Action item.
I would like you to print all the records below exactly as they are.

[Stored items]
★ ★ ★ ★

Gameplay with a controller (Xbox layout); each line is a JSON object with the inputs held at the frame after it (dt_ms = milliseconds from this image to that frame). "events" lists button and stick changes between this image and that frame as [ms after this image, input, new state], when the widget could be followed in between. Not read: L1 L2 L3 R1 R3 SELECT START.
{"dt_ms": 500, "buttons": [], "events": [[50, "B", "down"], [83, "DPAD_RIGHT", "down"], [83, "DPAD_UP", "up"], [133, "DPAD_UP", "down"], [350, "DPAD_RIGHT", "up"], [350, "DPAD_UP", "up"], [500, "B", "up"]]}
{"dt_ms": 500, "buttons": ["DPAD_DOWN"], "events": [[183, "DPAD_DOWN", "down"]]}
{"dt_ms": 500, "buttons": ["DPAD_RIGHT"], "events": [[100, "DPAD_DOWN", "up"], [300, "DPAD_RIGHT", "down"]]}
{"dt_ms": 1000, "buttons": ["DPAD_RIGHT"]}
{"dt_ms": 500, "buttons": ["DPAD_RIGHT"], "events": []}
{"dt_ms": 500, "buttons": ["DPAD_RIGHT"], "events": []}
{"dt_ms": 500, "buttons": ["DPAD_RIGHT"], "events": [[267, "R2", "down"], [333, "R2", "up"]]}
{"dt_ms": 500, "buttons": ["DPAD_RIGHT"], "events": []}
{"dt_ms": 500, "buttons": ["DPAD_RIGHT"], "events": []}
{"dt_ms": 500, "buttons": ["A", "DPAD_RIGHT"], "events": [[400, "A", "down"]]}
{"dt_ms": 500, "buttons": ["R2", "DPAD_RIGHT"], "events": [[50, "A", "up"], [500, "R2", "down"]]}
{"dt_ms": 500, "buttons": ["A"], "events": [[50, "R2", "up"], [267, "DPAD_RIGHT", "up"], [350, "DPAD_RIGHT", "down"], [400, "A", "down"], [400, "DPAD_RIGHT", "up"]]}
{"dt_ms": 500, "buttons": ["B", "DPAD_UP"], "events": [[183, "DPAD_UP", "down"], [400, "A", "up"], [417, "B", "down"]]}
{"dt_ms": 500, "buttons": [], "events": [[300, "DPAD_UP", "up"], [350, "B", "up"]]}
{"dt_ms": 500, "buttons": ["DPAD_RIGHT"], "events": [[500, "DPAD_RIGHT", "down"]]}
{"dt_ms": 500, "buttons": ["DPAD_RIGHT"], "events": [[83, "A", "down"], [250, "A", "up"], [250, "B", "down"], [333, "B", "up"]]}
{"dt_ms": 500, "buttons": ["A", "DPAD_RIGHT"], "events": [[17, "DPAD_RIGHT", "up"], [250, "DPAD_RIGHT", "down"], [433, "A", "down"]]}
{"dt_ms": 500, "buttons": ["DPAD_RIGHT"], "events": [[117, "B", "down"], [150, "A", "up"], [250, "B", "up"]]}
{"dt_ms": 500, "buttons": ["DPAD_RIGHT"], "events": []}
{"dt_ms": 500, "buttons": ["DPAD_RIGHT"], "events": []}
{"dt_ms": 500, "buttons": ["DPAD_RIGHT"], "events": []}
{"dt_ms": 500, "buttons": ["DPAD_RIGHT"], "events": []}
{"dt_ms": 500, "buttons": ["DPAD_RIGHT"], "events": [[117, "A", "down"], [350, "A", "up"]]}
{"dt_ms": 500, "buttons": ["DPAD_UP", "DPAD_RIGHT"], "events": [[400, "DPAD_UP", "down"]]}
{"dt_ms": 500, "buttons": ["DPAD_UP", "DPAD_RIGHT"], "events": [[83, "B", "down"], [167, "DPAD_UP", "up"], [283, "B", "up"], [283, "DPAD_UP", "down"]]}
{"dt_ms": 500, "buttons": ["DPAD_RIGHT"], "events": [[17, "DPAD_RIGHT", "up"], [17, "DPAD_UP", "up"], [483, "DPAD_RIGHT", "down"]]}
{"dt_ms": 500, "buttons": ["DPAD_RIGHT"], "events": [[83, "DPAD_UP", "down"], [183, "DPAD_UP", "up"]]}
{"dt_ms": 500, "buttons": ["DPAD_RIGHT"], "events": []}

★ ★ ★ ★

Solution to this exercise.
Gameplay with a controller (Xbox layout); each line is a JSON object with the inputs held at the frame after it (dt_ms = milliseconds from this image to that frame). "events" lists button and stick changes between this image and that frame as [ms after this image, input, new state], when the widget could be followed in between. Not read: L1 L2 L3 R1 R3 SELECT START.
{"dt_ms": 500, "buttons": [], "events": [[50, "B", "down"], [83, "DPAD_RIGHT", "down"], [83, "DPAD_UP", "up"], [133, "DPAD_UP", "down"], [350, "DPAD_RIGHT", "up"], [350, "DPAD_UP", "up"], [500, "B", "up"]]}
{"dt_ms": 500, "buttons": ["DPAD_DOWN"], "events": [[183, "DPAD_DOWN", "down"]]}
{"dt_ms": 500, "buttons": ["DPAD_RIGHT"], "events": [[100, "DPAD_DOWN", "up"], [300, "DPAD_RIGHT", "down"]]}
{"dt_ms": 1000, "buttons": ["DPAD_RIGHT"]}
{"dt_ms": 500, "buttons": ["DPAD_RIGHT"], "events": []}
{"dt_ms": 500, "buttons": ["DPAD_RIGHT"], "events": []}
{"dt_ms": 500, "buttons": ["DPAD_RIGHT"], "events": [[267, "R2", "down"], [333, "R2", "up"]]}
{"dt_ms": 500, "buttons": ["DPAD_RIGHT"], "events": []}
{"dt_ms": 500, "buttons": ["DPAD_RIGHT"], "events": []}
{"dt_ms": 500, "buttons": ["A", "DPAD_RIGHT"], "events": [[400, "A", "down"]]}
{"dt_ms": 500, "buttons": ["R2", "DPAD_RIGHT"], "events": [[50, "A", "up"], [500, "R2", "down"]]}
{"dt_ms": 500, "buttons": ["A"], "events": [[50, "R2", "up"], [267, "DPAD_RIGHT", "up"], [350, "DPAD_RIGHT", "down"], [400, "A", "down"], [400, "DPAD_RIGHT", "up"]]}
{"dt_ms": 500, "buttons": ["B", "DPAD_UP"], "events": [[183, "DPAD_UP", "down"], [400, "A", "up"], [417, "B", "down"]]}
{"dt_ms": 500, "buttons": [], "events": [[300, "DPAD_UP", "up"], [350, "B", "up"]]}
{"dt_ms": 500, "buttons": ["DPAD_RIGHT"], "events": [[500, "DPAD_RIGHT", "down"]]}
{"dt_ms": 500, "buttons": ["DPAD_RIGHT"], "events": [[83, "A", "down"], [250, "A", "up"], [250, "B", "down"], [333, "B", "up"]]}
{"dt_ms": 500, "buttons": ["A", "DPAD_RIGHT"], "events": [[17, "DPAD_RIGHT", "up"], [250, "DPAD_RIGHT", "down"], [433, "A", "down"]]}
{"dt_ms": 500, "buttons": ["DPAD_RIGHT"], "events": [[117, "B", "down"], [150, "A", "up"], [250, "B", "up"]]}
{"dt_ms": 500, "buttons": ["DPAD_RIGHT"], "events": []}
{"dt_ms": 500, "buttons": ["DPAD_RIGHT"], "events": []}
{"dt_ms": 500, "buttons": ["DPAD_RIGHT"], "events": []}
{"dt_ms": 500, "buttons": ["DPAD_RIGHT"], "events": []}
{"dt_ms": 500, "buttons": ["DPAD_RIGHT"], "events": [[117, "A", "down"], [350, "A", "up"]]}
{"dt_ms": 500, "buttons": ["DPAD_UP", "DPAD_RIGHT"], "events": [[400, "DPAD_UP", "down"]]}
{"dt_ms": 500, "buttons": ["DPAD_UP", "DPAD_RIGHT"], "events": [[83, "B", "down"], [167, "DPAD_UP", "up"], [283, "B", "up"], [283, "DPAD_UP", "down"]]}
{"dt_ms": 500, "buttons": ["DPAD_RIGHT"], "events": [[17, "DPAD_RIGHT", "up"], [17, "DPAD_UP", "up"], [483, "DPAD_RIGHT", "down"]]}
{"dt_ms": 500, "buttons": ["DPAD_RIGHT"], "events": [[83, "DPAD_UP", "down"], [183, "DPAD_UP", "up"]]}
{"dt_ms": 500, "buttons": ["DPAD_RIGHT"], "events": []}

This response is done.